4 Nisan 2027’de İdlib’in Han Seyhun kasabasından dünya medyasına bir fotoğraf düştü;
Han Seyhun kasabası sakini Abdulhamid Yusuf, henüz iki yaşındaki ölü ikiz cocuklarına sarılmış oğlıyor…!
O gün o iki cocuk, o fotoğraf çekilmeden dakikalar önce can vermişler.
Bu, Abdullah Yusuf’un iki yaşındaki ikiz cocuklarına son sarılmasıydı…
Sonra başka fotoğraflar düşmeye başladı; bir savaşın vahşeti bir kere daha cığlık cığlığa gözlerimize vuruyordu.
Bu fotoğraf Suriye’de 7 yıldır sürmekte olan savaşın yüzlerce hikaye ve görüntülerinden sadece biriydi.
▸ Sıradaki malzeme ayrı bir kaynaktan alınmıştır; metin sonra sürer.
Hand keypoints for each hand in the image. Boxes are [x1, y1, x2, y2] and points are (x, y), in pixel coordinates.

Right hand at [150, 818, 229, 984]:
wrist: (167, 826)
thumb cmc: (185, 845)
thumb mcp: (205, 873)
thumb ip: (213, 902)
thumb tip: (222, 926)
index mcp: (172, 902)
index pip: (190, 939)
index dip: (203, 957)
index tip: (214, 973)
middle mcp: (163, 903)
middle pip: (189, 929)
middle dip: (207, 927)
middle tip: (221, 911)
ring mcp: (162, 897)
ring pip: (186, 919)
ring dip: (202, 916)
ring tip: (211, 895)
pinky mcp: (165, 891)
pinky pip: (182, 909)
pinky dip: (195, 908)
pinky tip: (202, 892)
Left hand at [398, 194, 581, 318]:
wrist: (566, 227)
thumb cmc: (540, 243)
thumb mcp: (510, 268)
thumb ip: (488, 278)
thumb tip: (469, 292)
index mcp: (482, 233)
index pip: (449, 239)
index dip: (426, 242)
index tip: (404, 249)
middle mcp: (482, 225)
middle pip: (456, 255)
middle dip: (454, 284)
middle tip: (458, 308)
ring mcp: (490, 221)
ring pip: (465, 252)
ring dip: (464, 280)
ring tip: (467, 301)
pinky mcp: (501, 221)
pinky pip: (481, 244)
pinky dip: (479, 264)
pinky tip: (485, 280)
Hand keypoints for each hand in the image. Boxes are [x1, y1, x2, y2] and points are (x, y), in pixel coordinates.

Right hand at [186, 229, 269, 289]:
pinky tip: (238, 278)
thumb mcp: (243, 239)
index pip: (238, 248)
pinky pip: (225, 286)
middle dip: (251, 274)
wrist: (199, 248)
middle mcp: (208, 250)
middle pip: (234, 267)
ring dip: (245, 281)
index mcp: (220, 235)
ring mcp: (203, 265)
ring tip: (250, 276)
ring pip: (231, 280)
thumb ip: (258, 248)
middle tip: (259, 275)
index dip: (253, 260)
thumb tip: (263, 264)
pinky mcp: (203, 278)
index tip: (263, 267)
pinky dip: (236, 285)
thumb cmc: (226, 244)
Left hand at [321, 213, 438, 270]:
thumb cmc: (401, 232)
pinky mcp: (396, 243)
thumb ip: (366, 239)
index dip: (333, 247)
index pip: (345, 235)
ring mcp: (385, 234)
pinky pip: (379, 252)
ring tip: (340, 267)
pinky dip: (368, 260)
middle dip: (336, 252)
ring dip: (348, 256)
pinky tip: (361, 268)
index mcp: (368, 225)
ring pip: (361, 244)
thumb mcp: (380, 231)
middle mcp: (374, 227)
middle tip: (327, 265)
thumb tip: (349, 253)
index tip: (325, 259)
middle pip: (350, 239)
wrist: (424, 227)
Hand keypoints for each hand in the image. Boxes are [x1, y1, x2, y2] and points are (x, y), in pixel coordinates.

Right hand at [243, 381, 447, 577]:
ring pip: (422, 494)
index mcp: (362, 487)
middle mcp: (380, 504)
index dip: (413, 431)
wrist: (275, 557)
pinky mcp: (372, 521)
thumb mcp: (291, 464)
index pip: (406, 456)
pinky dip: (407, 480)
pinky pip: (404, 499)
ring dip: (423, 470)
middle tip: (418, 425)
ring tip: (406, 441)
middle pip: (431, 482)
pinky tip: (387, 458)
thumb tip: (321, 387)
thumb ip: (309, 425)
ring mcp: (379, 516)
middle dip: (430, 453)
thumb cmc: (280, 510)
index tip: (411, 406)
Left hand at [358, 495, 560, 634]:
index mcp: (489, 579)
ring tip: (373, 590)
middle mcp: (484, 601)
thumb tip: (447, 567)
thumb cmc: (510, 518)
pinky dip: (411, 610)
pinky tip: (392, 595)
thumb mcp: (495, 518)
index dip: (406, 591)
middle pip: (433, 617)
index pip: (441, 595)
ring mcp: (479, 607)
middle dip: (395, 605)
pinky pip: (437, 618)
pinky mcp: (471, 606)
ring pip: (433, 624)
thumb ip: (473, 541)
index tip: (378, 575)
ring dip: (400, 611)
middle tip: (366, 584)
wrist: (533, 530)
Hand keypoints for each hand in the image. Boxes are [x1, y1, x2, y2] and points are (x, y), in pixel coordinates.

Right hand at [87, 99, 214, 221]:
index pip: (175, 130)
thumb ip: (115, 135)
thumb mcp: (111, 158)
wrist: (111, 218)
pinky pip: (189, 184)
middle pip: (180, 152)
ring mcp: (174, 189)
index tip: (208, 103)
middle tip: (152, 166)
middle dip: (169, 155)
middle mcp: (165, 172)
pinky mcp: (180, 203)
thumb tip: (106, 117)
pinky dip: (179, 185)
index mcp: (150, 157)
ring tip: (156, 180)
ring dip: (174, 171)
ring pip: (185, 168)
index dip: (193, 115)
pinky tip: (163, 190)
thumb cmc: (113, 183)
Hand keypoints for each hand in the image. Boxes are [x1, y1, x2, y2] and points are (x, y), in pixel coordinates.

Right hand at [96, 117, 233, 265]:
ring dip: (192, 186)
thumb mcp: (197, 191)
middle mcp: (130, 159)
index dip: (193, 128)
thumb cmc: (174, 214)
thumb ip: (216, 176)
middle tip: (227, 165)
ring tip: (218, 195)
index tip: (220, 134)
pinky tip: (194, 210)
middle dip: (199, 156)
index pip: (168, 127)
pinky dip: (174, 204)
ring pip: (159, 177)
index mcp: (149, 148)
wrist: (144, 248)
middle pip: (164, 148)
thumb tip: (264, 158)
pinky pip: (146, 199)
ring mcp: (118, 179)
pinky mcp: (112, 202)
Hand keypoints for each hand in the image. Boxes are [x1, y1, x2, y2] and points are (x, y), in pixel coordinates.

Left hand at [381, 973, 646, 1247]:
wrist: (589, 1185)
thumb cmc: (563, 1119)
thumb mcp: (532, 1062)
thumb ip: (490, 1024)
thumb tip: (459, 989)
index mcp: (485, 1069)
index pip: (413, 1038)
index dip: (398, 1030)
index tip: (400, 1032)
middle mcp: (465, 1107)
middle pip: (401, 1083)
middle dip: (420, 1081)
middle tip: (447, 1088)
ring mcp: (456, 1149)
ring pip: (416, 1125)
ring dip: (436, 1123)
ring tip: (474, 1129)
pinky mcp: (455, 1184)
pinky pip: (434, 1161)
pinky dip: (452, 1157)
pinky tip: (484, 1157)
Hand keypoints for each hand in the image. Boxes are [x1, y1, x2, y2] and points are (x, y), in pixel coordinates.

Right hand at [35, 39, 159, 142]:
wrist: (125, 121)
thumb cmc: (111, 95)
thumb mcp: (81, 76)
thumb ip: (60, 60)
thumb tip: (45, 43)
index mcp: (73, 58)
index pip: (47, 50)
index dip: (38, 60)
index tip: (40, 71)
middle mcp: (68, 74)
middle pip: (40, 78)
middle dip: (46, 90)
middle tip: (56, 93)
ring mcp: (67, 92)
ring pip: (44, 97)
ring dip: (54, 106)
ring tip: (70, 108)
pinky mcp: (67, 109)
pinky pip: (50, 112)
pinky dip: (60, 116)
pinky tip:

4 Nisan Salı günü Han Seyhun kasabasında ne oldu?
Bombalama ve bombalama ile birlikte etrafa yayılan kimyasal etkisiyle 11’i cocuk 80’e yakın insan öldü.
İdlib’deki muhalif sunni İslamcı örgüt temsilcileri ‘Esad kimyasal silah kullandı’ dediler.
Esad, ‘biz kimyasal silah kullanmadık. Muhaliflere ait depoları vurduk. Vurduğumuz depolardaki kimyasal silahların etkisi’ dedi. Rusya, Esad’ın iddiasını doğruladı.
Muhalifler ise bu iddiaları yalanlıyor.
“klor”du, yok “sarin”di, hayır “tabun”du, değil “sirin”di…
Kimi ‘yapanlar Rus uçaklarıydı’ kimi ‘Suriye ordusunun uçaklarıydı’, kimisi de ‘karanlık güçlerdi’…
Kim yaptı, neden yaptı?
7 yıldır yaşanan onlarca katliam gibi bilemiyeceğiz.
7 yıldır 100 binlerce sivil öldürüldü; Rusya öldürdü, İran öldürdü, Suriye öldürdü, DAİŞ öldürdü, ABD öldürdü, Nusra öldürdü, Ahrar u Şam öldürdü, Türkiye öldürdü…
Suriye’de savaşan bütün devletler ve örgütler her gün birilerini şu veya bu bahane ile öldürüyor.
Savaşın bilançosu öldürülen insan sayısından ibaret…
Her katliamın ardından Gazete ve tv manşetleri insan ölülerinin ve sefaletinin hikayeleriyle doluyor. Bir de öldürülen kuşlar var sadece kuşlar mı?
Değil.
Bir de öldürülen Köpekler var.
Sadece köpekler mi?
Değil.
Bir de öldürülen kediler var. Binlerce canlı çeşidi her bombalama ve saldırıda ölüyorlar.
İdlib’de hayvan öldü bunun rakamları elimizde yok, olamayacak.
Göreve ilk geldiğinde “Esad’ın öldürülmesi öncelikli değil” diyen ABD Başkanı Tramp İdlib katliamı sonrasında şöyle dedi: “Kırmızı çizgi aşıldı, Esad’a karşı tavrım değişti”.
Herkes gibi ben de siyasi çözüme yaklaştıldığını düşünürken Suriye savaşının en büyük iki rekabetçi gücü ABD ve Rusya arasında restleşmeler başladı. İdlib katliamı, tarafları çözüme yakınlaştıracağına daha da germiş vaziyette.
Herkes şimdi yeni hesaplardan bahsediyor…
Bu vahşetin güçler arasında yeni bir hesaplaşmanın aracı olacağı kesin gibi…
Herkes bulunduğu yere göre yaklaşıyor. Belki de kimileri şimdi yaptıkları hesapları için bir tezgah kurdular.
İnsanlık bunu daha fazla kaldıramaz desek de kaldırıyor.
Dünya dikensiz gül bahçesi değil lakin bir cehennem de olmamalıdır!
7 yıldır yaşanan vekiller üzerinden süren ve daha da sürecek olan vahşi bir savaş…
Biter mi?
Elbette bitecek.
Lakin kimileri jeopolitjk hesaplar, yeni enerji hatları ve çıkar mekanizmaları kurmadan bu savaş daha çok can alacak…
Buna bir de dini ve mezhebi maksatlarla kurgulanan terörizmi de ekleyelim.
Suriye’deki cehennenin ne zaman biteceğini ise kimse bilmiyor.